Когда наши отношения чересчур обостряются, мы выкуриваем заветную сигаретку и забываем все раздоры, и на нас нисходит покой, взбудораженные чувства успокаиваются, ревность, недоверие и недовольство перестают нас мучить. После одной из ссор Май-Бритт первая начинает кадриться к другому парню. Потом и я кадрюсь к одной девчонке, мы злимся, ругаемся, но нас снова тянет друг к другу, это уж точно.
Мамаша возвращается с Севера, добрая, загорелая, и весело здоровается со мной, когда я встречаю ее на аэродроме.
Дома она нетерпеливо просматривает письма, лежащие на серванте. Рекламы, счета, несколько открыток, одно письмо. Но от надутого датчанина — ни слова. Она делает вид, будто ей это безразлично, но я-то вижу, что она разочарована.
В начале августа Май-Бритт с родителями и сестрой уезжает отдыхать в Нур-Удал. Последний вечер мы проводим вместе. Сперва мы, правда, крепко поцапались из-за травки: я говорю, что, по-моему, она тратит на нее слишком много денег и что это на нее плохо действует, и предлагаю нам обоим завязать с этим делом, когда она вернется. Она отвечает, что я становлюсь похожим на ее мать и что травка — это ее личное дело. Мы ссоримся, оба лезем в бутылку и подпускаем друг другу шпильки, стараясь уколоть побольней. Дело в том, что когда дружишь с человеком, то хорошо его узнаешь — все его слабые места и всякое такое — и очень быстро понимаешь, чем можно посильней его уязвить. Так что у нас получилась одна свара.
Но все-таки это последний вечер перед ее отъездом, и мы берем себя в руки. Обнимаемся, просим друг у друга прощения, она ревет, и я сцеловываю ее слезы.
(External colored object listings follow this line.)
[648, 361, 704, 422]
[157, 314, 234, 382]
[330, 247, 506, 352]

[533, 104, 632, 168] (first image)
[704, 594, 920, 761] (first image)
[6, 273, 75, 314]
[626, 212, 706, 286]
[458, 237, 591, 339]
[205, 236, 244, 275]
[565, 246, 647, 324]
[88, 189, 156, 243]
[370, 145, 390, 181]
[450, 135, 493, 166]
Мы лежим у штабеля досок на строительной площадке. Май-Бритт, Май-Бритт, как я любил тебя в то лето, какие мы были дураки, сколько зла причинили друг другу!
Свежий запах древесины щекочет ноздри, напоминая о хвое — о соснах и елях, о бескрайних хвойных лесах Удала. Тревожное серое небо, башни из облаков громоздятся на горизонте. Стряхнув с себя все щепки и опилки, мы, крепко обнявшись, возвращаемся домой.
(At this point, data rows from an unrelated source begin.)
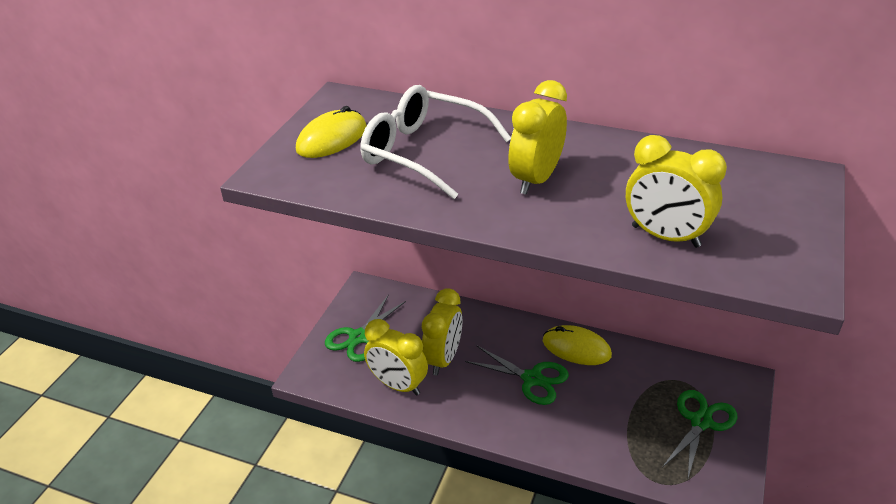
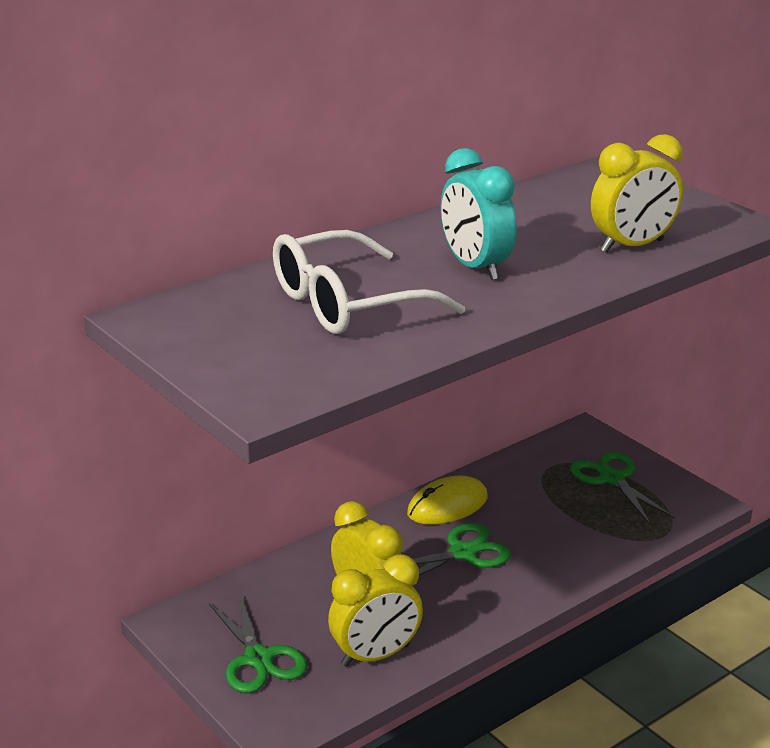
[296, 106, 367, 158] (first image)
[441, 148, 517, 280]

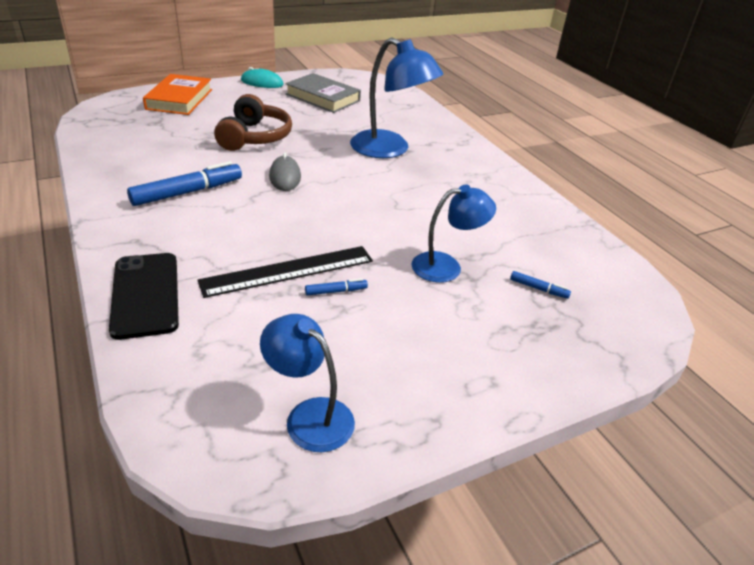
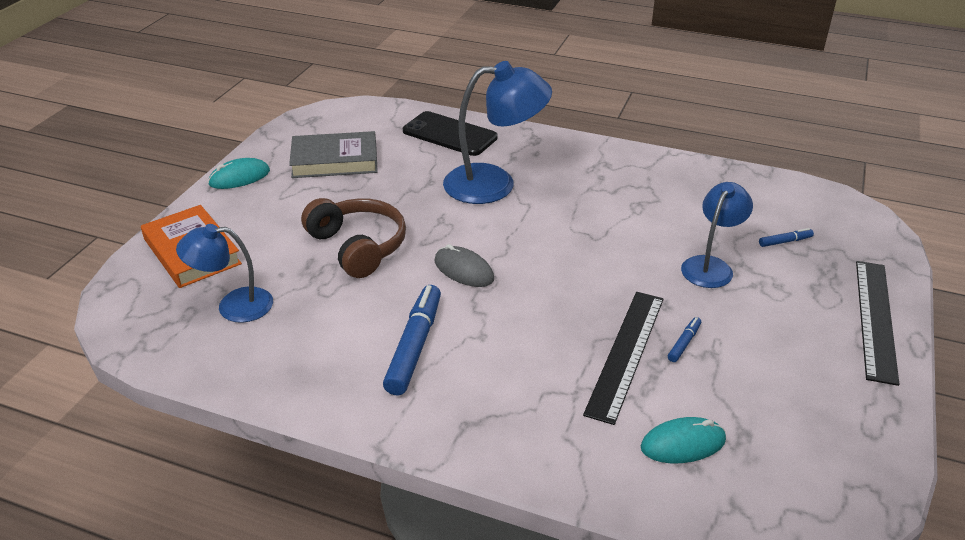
[641, 417, 726, 463]
[856, 261, 900, 386]
[403, 111, 498, 156]
[176, 224, 273, 323]

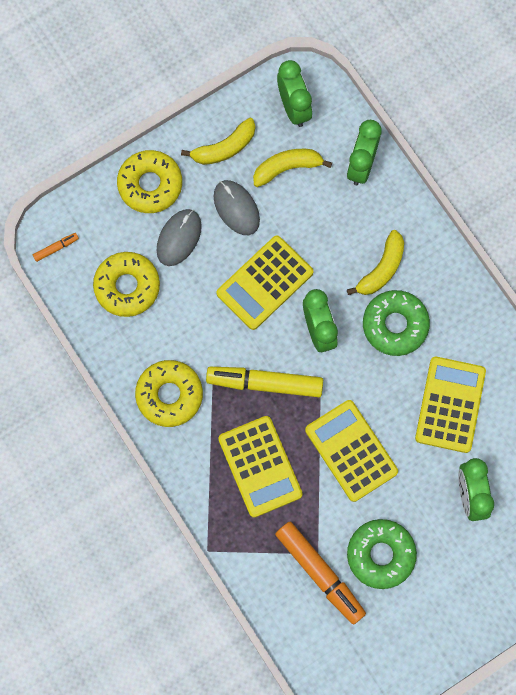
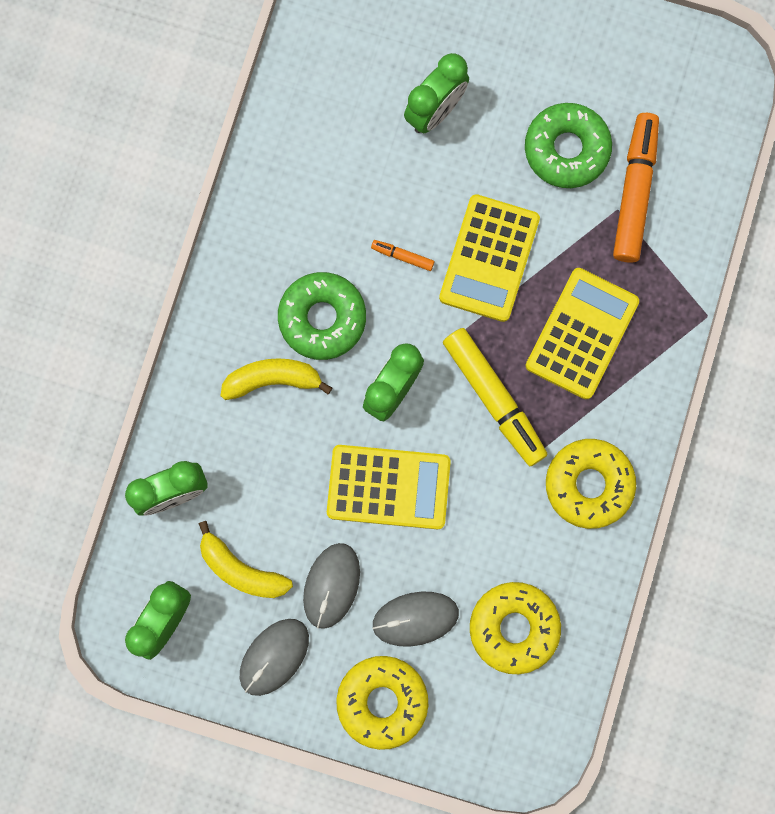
[415, 357, 486, 453] (first image)
[371, 240, 434, 271]
[240, 619, 309, 696]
— Будешь писать? — Май-Бритт останавливается перед своим корпусом.
— Спрашиваешь!
— Я буду писать тебе каждый день, — говорит она.
— А я два раза в день, — смеюсь я.
Мы скучаем друг без друга, что верно, то верно. Но пишем раз или два в неделю. Три креста означают поцелуй. Косо наклеенная марка — я тебя люблю. Скоро мне надоедает это сюсюканье, и под конец я пишу только открытки.
9
С Сири я познакомился на одном из бесплатных концертов в парке Санктхансхёуген незадолго до возвращения Май-Бритт. Когда мы с ней познакомились, я был на мели, как частенько случалось тем летом, а значит, в тот день я был как стеклышко. В карманах у меня свистел ветер. На мамашу вдруг нашла подозрительность, она заявила однажды, что у нее из сумочки пропали деньги, и закрутила гайки. Ты получаешь на карманные расходы столько-то и ни десяткой больше, и тут уж, как ни подъезжай, все впустую. Еще в пятницу я просадил последние деньжонки, выданные мне на следующую неделю, и потому в воскресенье утром у меня не было не то что десятки, чтобы войти в складчину на курево, а даже пятидесяти эре на обычную жвачку.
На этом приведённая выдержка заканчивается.